Back
Disclaimer: These are my personal notes on this paper. I am in no way related to this paper. All credits go towards the authors.
Poison Frogs! Targeted Clean-Label Poisoning Attacks on Neural Networks
Nov. 10, 2018 -
Paper Link -
Tags: Adversarial, Data-Poisoning, Perturbation
Summary
Performed a data-poisoning attack, where the goal was to misclassify a certain target image to be classified as a base image (a goal label), without degrading the overall accuracy of the system.
An image from the base class would be perturbed so it carried features from the target image, thus moving the decision boundary for the target image towards the base class.
Two different training strategies were used.
When transfer learning was used (froze all but the last layer), they achieved 100% attack success rate with a single photo.
When end-to-end learning was used (which is more realistic), they achieved up to a 70% success rate, however, 50 poisoned images were required plus a 30% opacity watermark was required plus they had to pick the lowest confident images in the base class to perturbed.
All attacks consisted of a single target image to be labeled as the base class.
Notes
- Attack Types:
- Evasion Attacks: Happen at test time. A clean target instance is modified to avoid detection or be misclassified.
- Data Poisoning Attacks: Happen at training time. Aim to manipulate the performance of a system by inserting carefully constructed poison instances into the training data.
- Assumes no knowledge of the training data, but knowledge of the model and its parameters
- Goal: misclassify a certain target image with a base (goal) label while not degrading the overall accuracy of the classifier. Does this via perturbing an image from the base class to contain features from the target image.
- Equation 1 shows the minimization algorithm to generate the poisoned image.
- $$ \boldsymbol{p} = \underset{x}{argmin} \left\Vert f(\boldsymbol{x}) - f(\boldsymbol{t}) \right\Vert^{2}_{2} + \beta \left\Vert \boldsymbol{x} - \boldsymbol{b} \right\Vert^{2}_{2}$$
- \(f(\boldsymbol{x}) \) is the function that propagates x through the network at returns the feature vector prior to the soft-max layer. The \( \beta \) term makes p appear as the base class to human observers. The first term causes the poisoned instance to be moved towards the target instance in feature space.

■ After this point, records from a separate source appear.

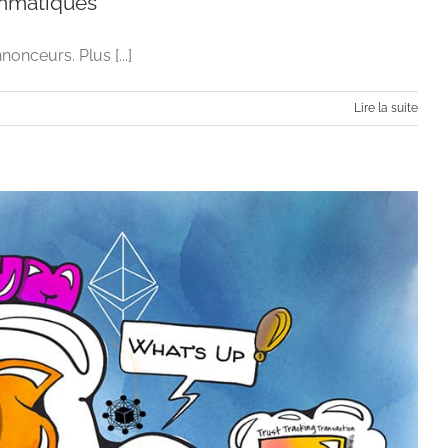
ammatiques
onceurs. Plus [...]
Lire la suite
ements programmatiques
rketing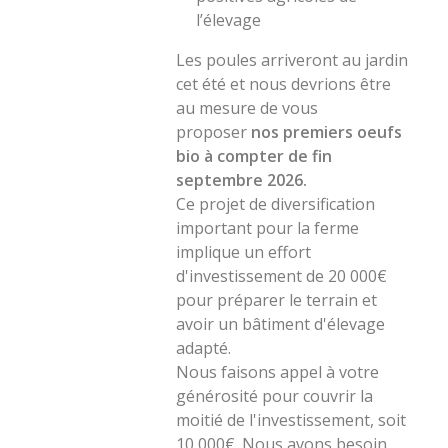
l’élevage
Les poules arriveront au jardin
cet été et nous devrions être
au mesure de vous
proposer
nos premiers oeufs
bio à compter de fin
septembre 2026.
Ce projet de diversification
important pour la ferme
implique un effort
d'investissement de 20 000€
pour préparer le terrain et
avoir un bâtiment d'élevage
adapté.
Nous faisons appel à votre
générosité pour couvrir la
moitié de l'investissement, soit
10 000€. Nous avons besoin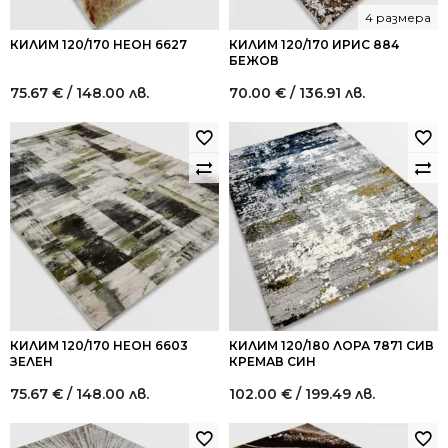
4 размера
КИЛИМ 120/170 НЕОН 6627
КИЛИМ 120/170 ИРИС 884
БЕЖОВ
75.67
€
/ 148.00 лв.
70.00
€
/ 136.91 лв.
КИЛИМ 120/170 НЕОН 6603
КИЛИМ 120/180 ЛОРА 7871 СИВ
ЗЕЛЕН
КРЕМАВ СИН
75.67
€
/ 148.00 лв.
102.00
€
/ 199.49 лв.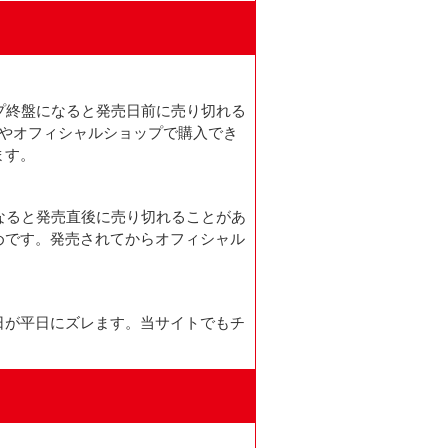
ップ終盤になると発売日前に売り切れる
天やオフィシャルショップで購入でき
ます。
になると発売直後に売り切れることがあ
めです。発売されてからオフィシャル
日が平日にズレます。当サイトでもチ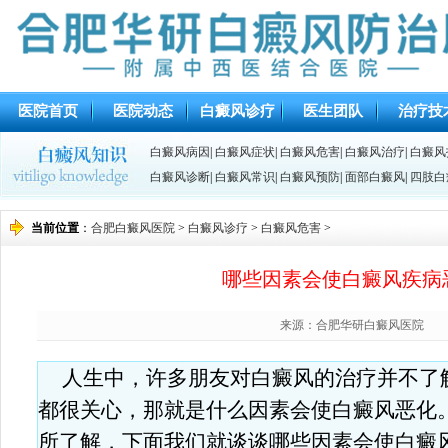
医院首页
医院动态
白癜风诊疗
医生团队
治疗技
白癜风病因
|
白癜风症状
|
白癜风危害
|
白癜风治疗
|
白癜风
白癜风诊断
|
白癜风常识
|
白癜风预防
|
面部白癜风
|
四肢白
当前位置
：
合肥白癜风医院
>
白癜风诊疗
>
白癜风危害
>
哪些因素会使白癜风疾病
来源：合肥华研白癜风医院
人生中，许多朋友对白癜风的治疗并不了
都很关心，那就是什么因素会使白癜风恶化
所了解，下面我们就谈谈哪些因素会使白癜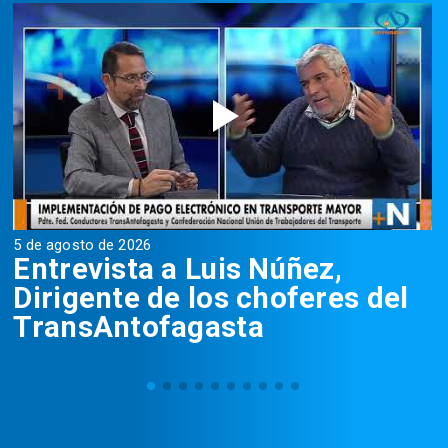
5 de agosto de 2026
5
Entrevista a Luis Núñez,
Dirigente de los choferes del
TransAntofagasta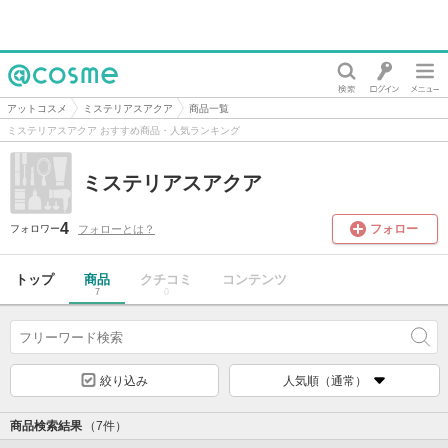
@cosme
アットコスメ
ミステリアスアクア
商品一覧
ミステリアスアクア おすすめ商品・人気ランキング
ミステリアスアクア
4
フォロー
フォローとは？
フォロワー
トップ
商品
クチコミ
コンテンツ
7
0
絞り込み
人気順（通常）
商品検索結果
（7件）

- This can be thought of as creating a backdoor to the base class for a specified target.
- Transfer Learning
- Attack where, during training, all but the last layer is frozen.
- Uses the InceptionV3 network and dog-vs-fish dataset
- Figure 1.a demonstrates the poisoned samples.
- A single poisoned image was required to misclassify the target with high confidence 100% of the time (>.95 confidence in the binary case)
- End-To-End Learning
- Realistic. The entire network is trained.
- Observation: retraining caused the lower-level feature extraction kernels in the shallow layers to return the poisoned instance to the base class.
- Added watermarks to increase misclassification accuracy. Watermark had 20-30% opacity. Still only had 70% attack accuracy.
- Angular Deviation (statistic):
- "The degree to which retraining on the poison instance caused the decision boundary to rotate to encompass the poison"
- Looks at the weight vectors of a clean and poisoned network and measures the angular difference.
- There is a large difference between the clean and poisoned networks when transfer learning was applied. A very small difference with end-to-end. This is shown in figure 2.
- Figure 3 visualizes the feature space change during the attack.
Analysis
- The high accuracy attack is unrealistic while the realistic attack performs much worse.
Citation: Shafahi, Ali, et al. "Poison frogs! targeted clean-label poisoning attacks on neural networks." Advances in Neural Information Processing Systems. 2018.